Filter the entries below, keeping every line that has the word "pitch".
######
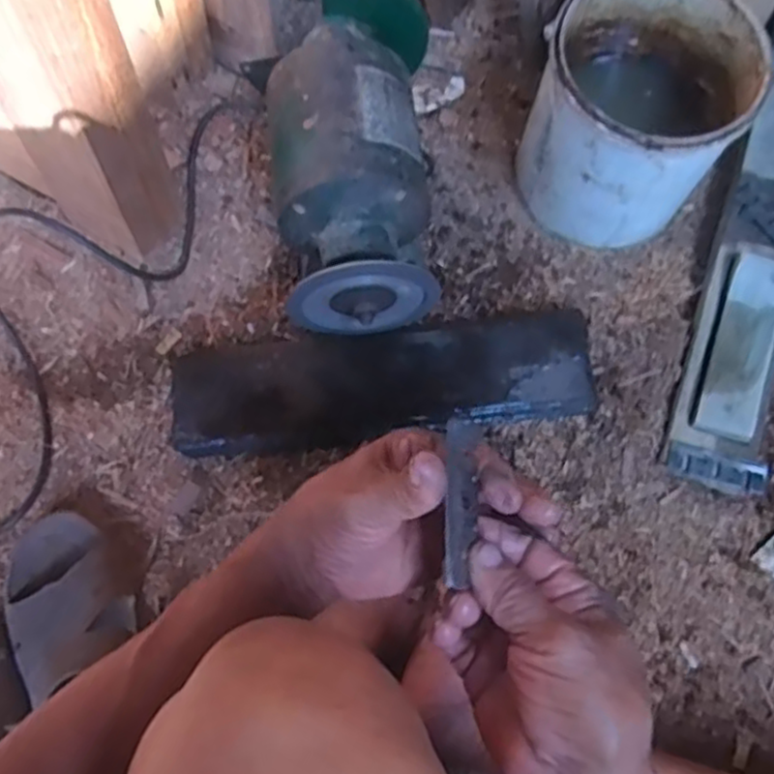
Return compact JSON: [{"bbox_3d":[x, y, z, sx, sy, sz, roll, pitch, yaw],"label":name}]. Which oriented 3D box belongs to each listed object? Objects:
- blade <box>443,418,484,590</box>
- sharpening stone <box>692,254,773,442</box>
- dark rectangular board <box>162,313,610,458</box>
[{"bbox_3d":[0.038,0.058,0.365,0.006,0.026,0.081,-10,70,40],"label":"blade"},{"bbox_3d":[0.328,-0.040,0.663,0.053,0.022,0.177,20,71,9],"label":"sharpening stone"},{"bbox_3d":[-0.005,-0.008,0.676,0.388,0.041,0.118,-5,72,2],"label":"dark rectangular board"}]

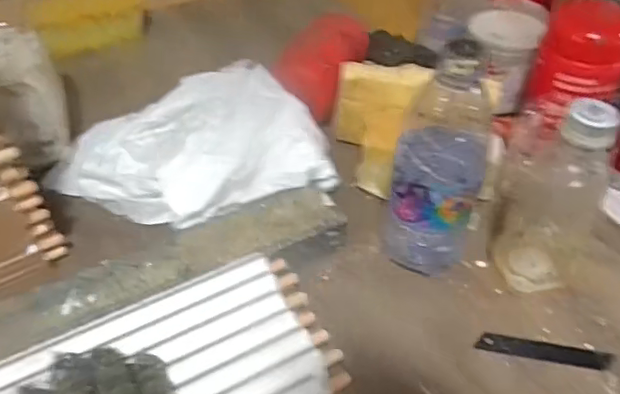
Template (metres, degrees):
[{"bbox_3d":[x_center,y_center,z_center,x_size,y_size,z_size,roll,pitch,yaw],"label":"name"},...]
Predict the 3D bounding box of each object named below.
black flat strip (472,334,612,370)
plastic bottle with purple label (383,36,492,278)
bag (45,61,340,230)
[{"bbox_3d":[0.176,0.116,0.441,0.096,0.006,0.018,8,45,11],"label":"black flat strip"},{"bbox_3d":[0.096,-0.019,0.436,0.069,0.191,0.059,12,46,14],"label":"plastic bottle with purple label"},{"bbox_3d":[-0.110,-0.043,0.539,0.235,0.069,0.168,-17,46,-14],"label":"bag"}]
######
#### Response to this task:
Return compact JSON: [{"bbox_3d":[x, y, z, sx, sy, sz, roll, pitch, yaw],"label":name}]. Which oriented 3D box belongs to each listed object? Objects:
[{"bbox_3d":[x_center,y_center,z_center,x_size,y_size,z_size,roll,pitch,yaw],"label":"name"},...]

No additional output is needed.